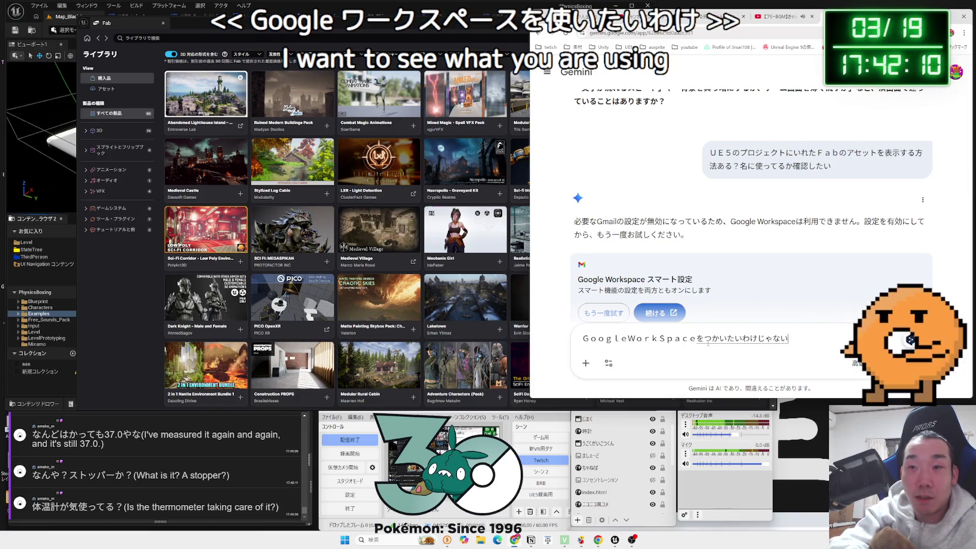
{"action": "type", "text": "よ。F"}
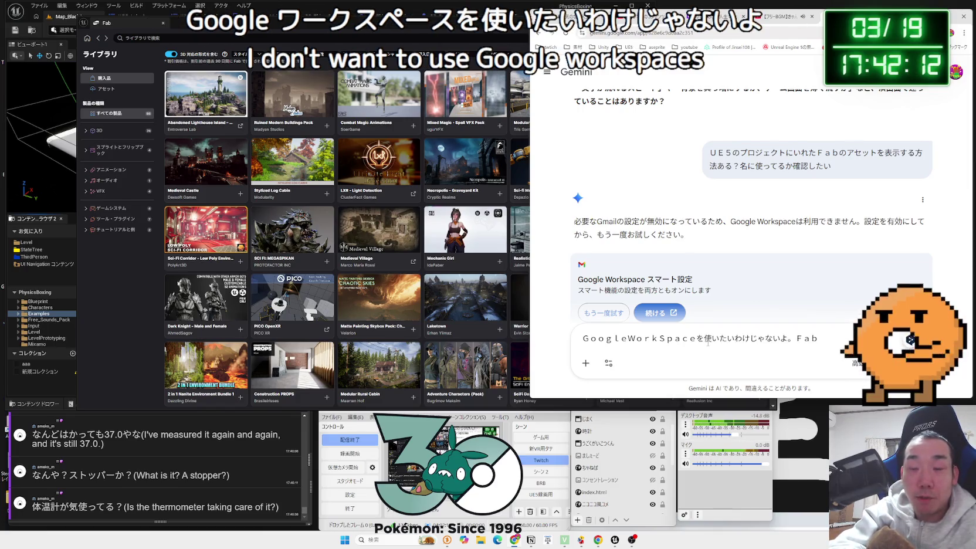
{"action": "type", "text": "表示k"}
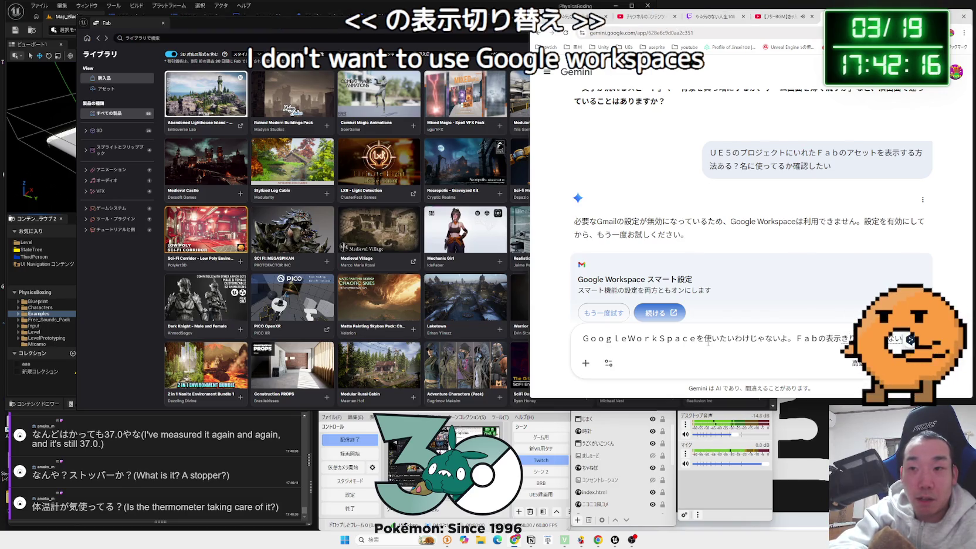
{"action": "type", "text": "iいてるだけやで"}
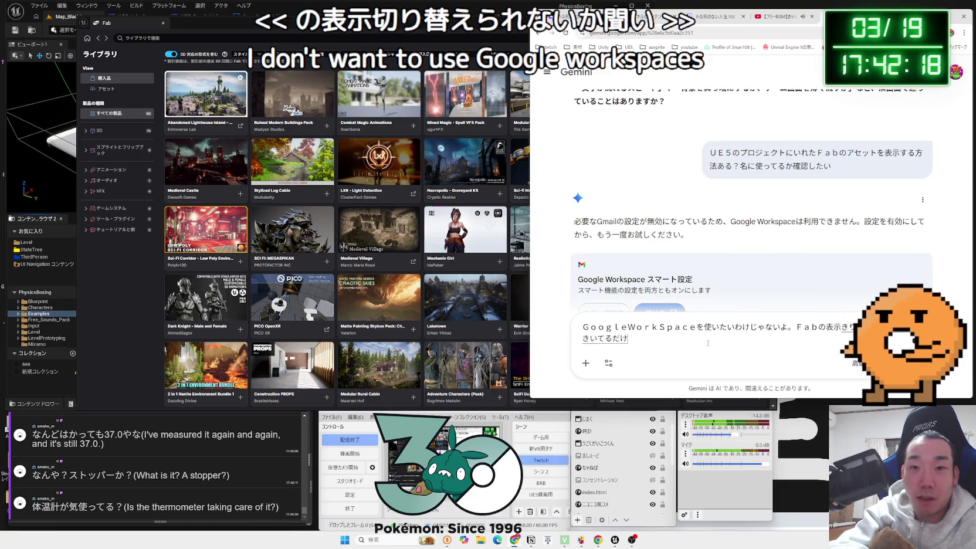
{"action": "key", "text": "space"}
{"action": "key", "text": "Return"}
{"action": "key", "text": "Return"}
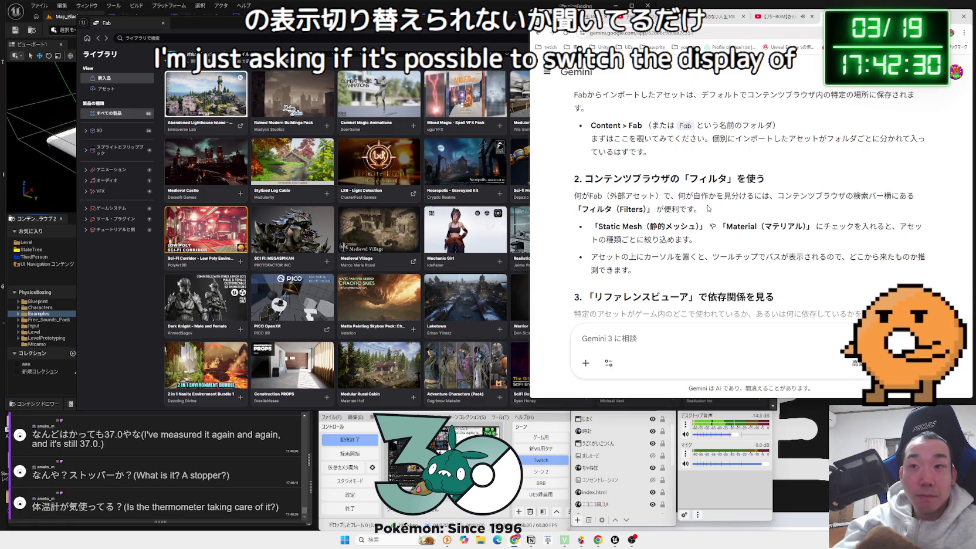
{"action": "triple_click", "coordinate": [584, 199]}
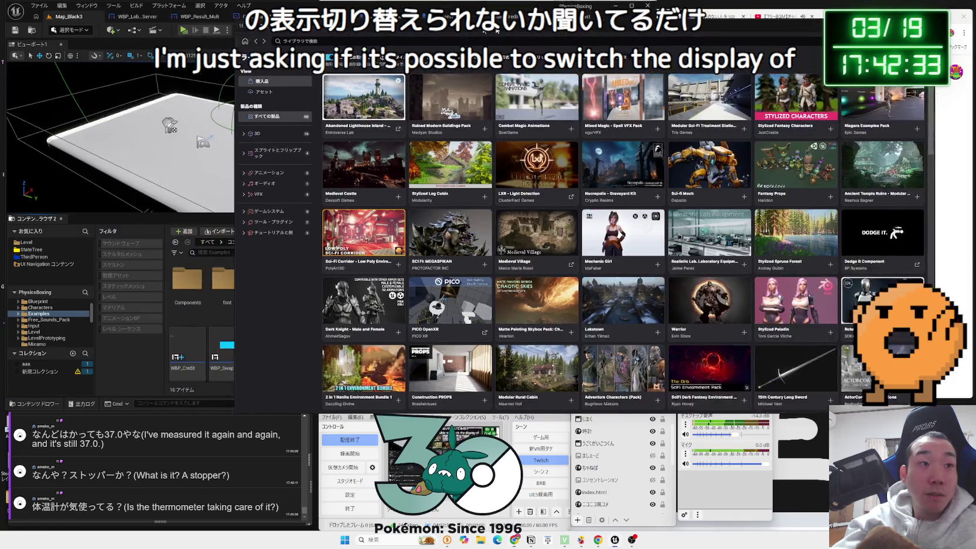
{"action": "left_click", "coordinate": [182, 254]}
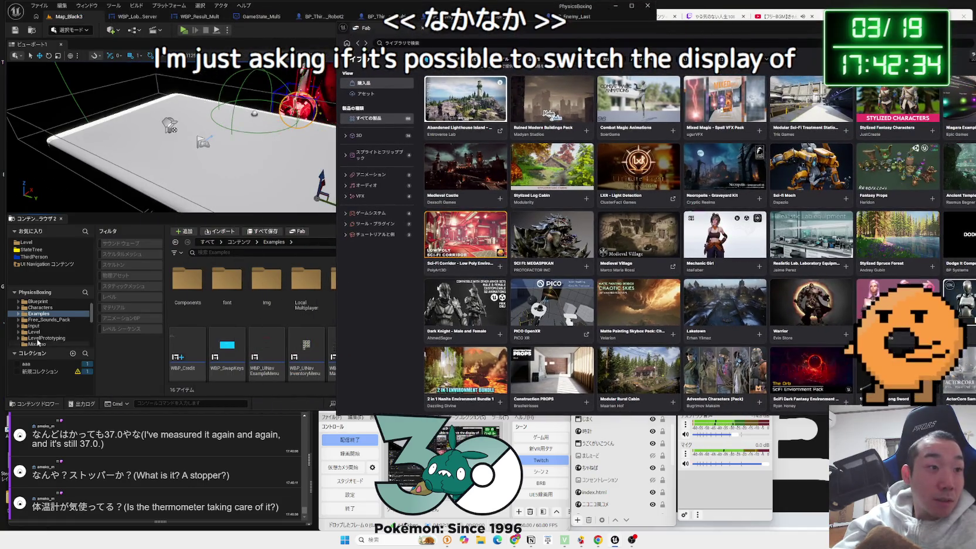
{"action": "scroll", "coordinate": [44, 330], "scroll_direction": "up", "scroll_amount": 1}
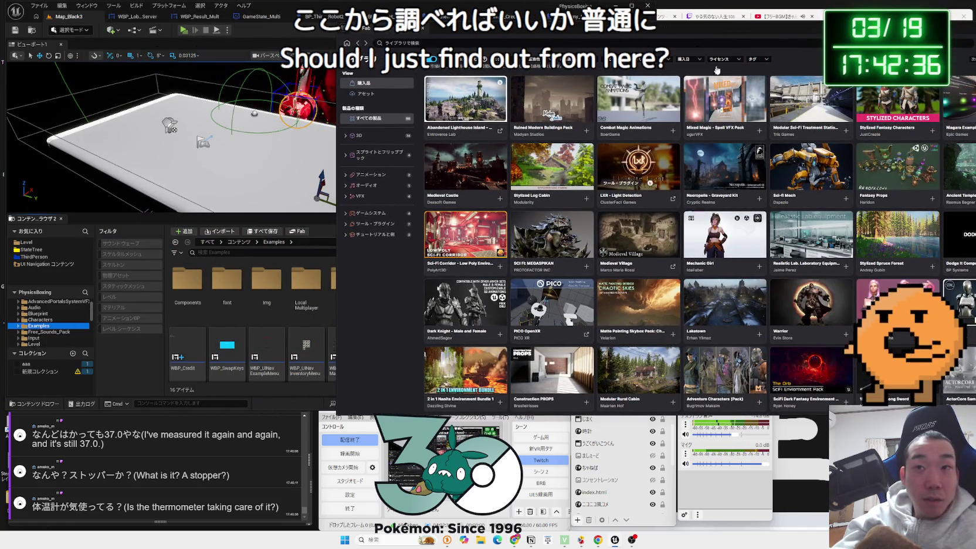
Step: Open the UI Navigation 3.0 product page from the Fab library and scroll through it
{"action": "left_click", "coordinate": [555, 233]}
{"action": "scroll", "coordinate": [554, 233], "scroll_direction": "down", "scroll_amount": 15}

> [ACTION ITEM]: Leave out all images, then reproduce the entries above exactly.

> [SOLUTION]:
{"action": "type", "text": "よ。F"}
{"action": "type", "text": "表示k"}
{"action": "type", "text": "iいてるだけやで"}
{"action": "key", "text": "space"}
{"action": "key", "text": "Return"}
{"action": "key", "text": "Return"}
{"action": "triple_click", "coordinate": [584, 199]}
{"action": "left_click", "coordinate": [182, 254]}
{"action": "scroll", "coordinate": [44, 330], "scroll_direction": "up", "scroll_amount": 1}
Step: Open the UI Navigation 3.0 product page from the Fab library and scroll through it
{"action": "left_click", "coordinate": [555, 233]}
{"action": "scroll", "coordinate": [554, 233], "scroll_direction": "down", "scroll_amount": 15}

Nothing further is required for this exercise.